Ardern recognizes this menace.
“These are people who I would describe as having extremist views that have absolutely no place in New Zealand and, in fact, have no place in the world,” she said.
Yet such repugnant views have found purchase everywhere, especially in the United States — and it’s not just about President Trump’s election.
Between 2008 and 2017, more than 70 percent of murders blamed on extremism were committed by white supremacists or members of far-right groups, according to the Anti-Defamation League. Before 11 people were murdered at a Pittsburgh synagogue last year, six people were shot to death in 2012 at a Sikh temple in Wisconsin in what police called a “domestic terrorism-type incident”; nine African-Americans were murdered at a South Carolina church in 2015 by an avowed white supremacist who hoped to spark a race war.
This roiling racist discontent helped put Trump in the White House, and the violence has spiked each year of his presidency. Last year, the ADL recorded at least 50 murders from extremist violence, most of them carried out by far-right disciples.
After the massacre in the two Christchurch mosques — its youngest victim was a 3-year-old boy — President Trump was asked if he sees “white nationalism as a rising threat around the world.” His answer was as predictable as it was enraging: “I don’t really.” He called such extremists “a small group of people that have very, very serious problems, I guess.”
That’s a funny way to refer to your base, Mr. President.
Then again, it’s not a small group of people, and Trump’s far-right support reaches beyond America’s borders.
For a man who loves taking credit for things he hasn’t done and revels in praise from monstrous men, Trump won’t acknowledge white supremacy as a problem because he’s part of the reason why far-right extremists feel emboldened and energized. He won’t call out its perpetrators, who cite him as an inspiration. In his manifesto, the alleged New Zealand shooter called Trump “a symbol of renewed white identity and common purpose.”
When asked at a recent CNN town hall about the rise of white nationalism, Democratic presidential candidate Senator Elizabeth Warren said, “White supremacists pose a threat to the United States just like any other terrorist group — like ISIS, like Al Qaeda. And leadership starts at the top, and that means you’ve got to call it out.”

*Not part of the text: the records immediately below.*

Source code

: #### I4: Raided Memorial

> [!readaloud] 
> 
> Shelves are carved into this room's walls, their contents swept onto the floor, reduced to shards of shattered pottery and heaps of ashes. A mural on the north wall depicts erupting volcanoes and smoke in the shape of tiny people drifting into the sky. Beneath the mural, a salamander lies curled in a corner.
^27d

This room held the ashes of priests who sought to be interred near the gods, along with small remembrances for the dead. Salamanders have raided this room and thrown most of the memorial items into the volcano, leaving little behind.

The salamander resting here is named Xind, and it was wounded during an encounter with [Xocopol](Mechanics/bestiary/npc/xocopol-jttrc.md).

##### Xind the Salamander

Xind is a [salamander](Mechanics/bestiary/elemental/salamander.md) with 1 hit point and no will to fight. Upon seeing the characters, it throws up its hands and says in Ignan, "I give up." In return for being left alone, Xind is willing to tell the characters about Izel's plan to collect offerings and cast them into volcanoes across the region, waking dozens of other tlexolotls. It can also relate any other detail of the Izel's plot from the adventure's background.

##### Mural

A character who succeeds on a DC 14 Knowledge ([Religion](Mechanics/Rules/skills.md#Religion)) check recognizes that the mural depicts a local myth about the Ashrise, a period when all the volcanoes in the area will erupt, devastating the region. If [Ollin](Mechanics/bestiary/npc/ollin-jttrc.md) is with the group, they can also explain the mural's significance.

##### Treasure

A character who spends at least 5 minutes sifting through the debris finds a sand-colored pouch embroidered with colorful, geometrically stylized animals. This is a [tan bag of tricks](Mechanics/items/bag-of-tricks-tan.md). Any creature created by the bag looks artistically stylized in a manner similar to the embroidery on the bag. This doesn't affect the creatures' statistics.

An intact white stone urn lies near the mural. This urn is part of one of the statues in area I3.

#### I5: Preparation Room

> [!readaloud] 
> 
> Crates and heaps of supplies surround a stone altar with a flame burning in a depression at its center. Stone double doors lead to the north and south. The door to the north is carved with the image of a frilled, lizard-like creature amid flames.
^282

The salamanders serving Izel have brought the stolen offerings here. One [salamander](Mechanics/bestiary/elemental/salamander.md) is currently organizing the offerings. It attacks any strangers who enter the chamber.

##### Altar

Without question, laws are needed to keep weapons meant for war out of the hands of civilians. In response to the massacre, some New Zealanders have voluntarily turned in their semi-automatic rifles. Certainly if not for such weapons, fewer people might have died at those mosques. Yet the suspected shooter’s hatred of Muslims and immigrants still would have found another way to violently manifest itself.
Whenever there’s a racist crime, leaders often say, “This is not who we are.” That disassociation is as false as it is knee-jerk. They can’t really address this plague until they own that we live in societies where white supremacy is tolerated, political, institutional, and systemic.
With radicalization only an Internet connection and a few clicks away, white supremacy at its most extreme is out of the shadows and into the streets. Any leader unwilling to speak forcefully against it, and the violence its adherents encourage, has blood on their hands, their complicity as lethal as a bullet.